▶ [Written task]: Copy out all of the entries below, substituting "catalog" for each occurrence of "catalogue" and leaving everything else unchanged.
-- START OF Given records --
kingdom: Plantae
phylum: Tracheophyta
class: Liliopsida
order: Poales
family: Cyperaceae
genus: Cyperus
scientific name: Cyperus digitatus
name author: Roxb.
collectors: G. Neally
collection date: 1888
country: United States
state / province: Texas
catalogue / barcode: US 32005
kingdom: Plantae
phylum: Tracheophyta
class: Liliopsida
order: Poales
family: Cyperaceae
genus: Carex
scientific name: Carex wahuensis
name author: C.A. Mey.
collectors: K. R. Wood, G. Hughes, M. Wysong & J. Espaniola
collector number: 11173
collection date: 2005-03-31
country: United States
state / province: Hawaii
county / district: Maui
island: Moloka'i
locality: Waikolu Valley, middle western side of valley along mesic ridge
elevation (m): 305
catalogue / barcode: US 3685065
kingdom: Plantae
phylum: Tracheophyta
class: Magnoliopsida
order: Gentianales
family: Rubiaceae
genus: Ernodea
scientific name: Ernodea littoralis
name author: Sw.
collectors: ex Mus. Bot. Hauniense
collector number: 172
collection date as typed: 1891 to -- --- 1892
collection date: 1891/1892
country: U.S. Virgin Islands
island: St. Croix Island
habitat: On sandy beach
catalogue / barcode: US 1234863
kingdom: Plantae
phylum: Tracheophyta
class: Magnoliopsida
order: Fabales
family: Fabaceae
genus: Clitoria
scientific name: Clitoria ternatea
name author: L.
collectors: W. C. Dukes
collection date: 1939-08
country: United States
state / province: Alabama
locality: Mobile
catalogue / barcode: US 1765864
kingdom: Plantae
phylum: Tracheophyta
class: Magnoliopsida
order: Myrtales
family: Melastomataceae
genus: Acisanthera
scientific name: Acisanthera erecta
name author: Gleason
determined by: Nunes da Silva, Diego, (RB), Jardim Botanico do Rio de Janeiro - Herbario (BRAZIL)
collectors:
-- END OF Given records --
▶ [Solution below]:
kingdom: Plantae
phylum: Tracheophyta
class: Liliopsida
order: Poales
family: Cyperaceae
genus: Cyperus
scientific name: Cyperus digitatus
name author: Roxb.
collectors: G. Neally
collection date: 1888
country: United States
state / province: Texas
catalog / barcode: US 32005
kingdom: Plantae
phylum: Tracheophyta
class: Liliopsida
order: Poales
family: Cyperaceae
genus: Carex
scientific name: Carex wahuensis
name author: C.A. Mey.
collectors: K. R. Wood, G. Hughes, M. Wysong & J. Espaniola
collector number: 11173
collection date: 2005-03-31
country: United States
state / province: Hawaii
county / district: Maui
island: Moloka'i
locality: Waikolu Valley, middle western side of valley along mesic ridge
elevation (m): 305
catalog / barcode: US 3685065
kingdom: Plantae
phylum: Tracheophyta
class: Magnoliopsida
order: Gentianales
family: Rubiaceae
genus: Ernodea
scientific name: Ernodea littoralis
name author: Sw.
collectors: ex Mus. Bot. Hauniense
collector number: 172
collection date as typed: 1891 to -- --- 1892
collection date: 1891/1892
country: U.S. Virgin Islands
island: St. Croix Island
habitat: On sandy beach
catalog / barcode: US 1234863
kingdom: Plantae
phylum: Tracheophyta
class: Magnoliopsida
order: Fabales
family: Fabaceae
genus: Clitoria
scientific name: Clitoria ternatea
name author: L.
collectors: W. C. Dukes
collection date: 1939-08
country: United States
state / province: Alabama
locality: Mobile
catalog / barcode: US 1765864
kingdom: Plantae
phylum: Tracheophyta
class: Magnoliopsida
order: Myrtales
family: Melastomataceae
genus: Acisanthera
scientific name: Acisanthera erecta
name author: Gleason
determined by: Nunes da Silva, Diego, (RB), Jardim Botanico do Rio de Janeiro - Herbario (BRAZIL)
collectors:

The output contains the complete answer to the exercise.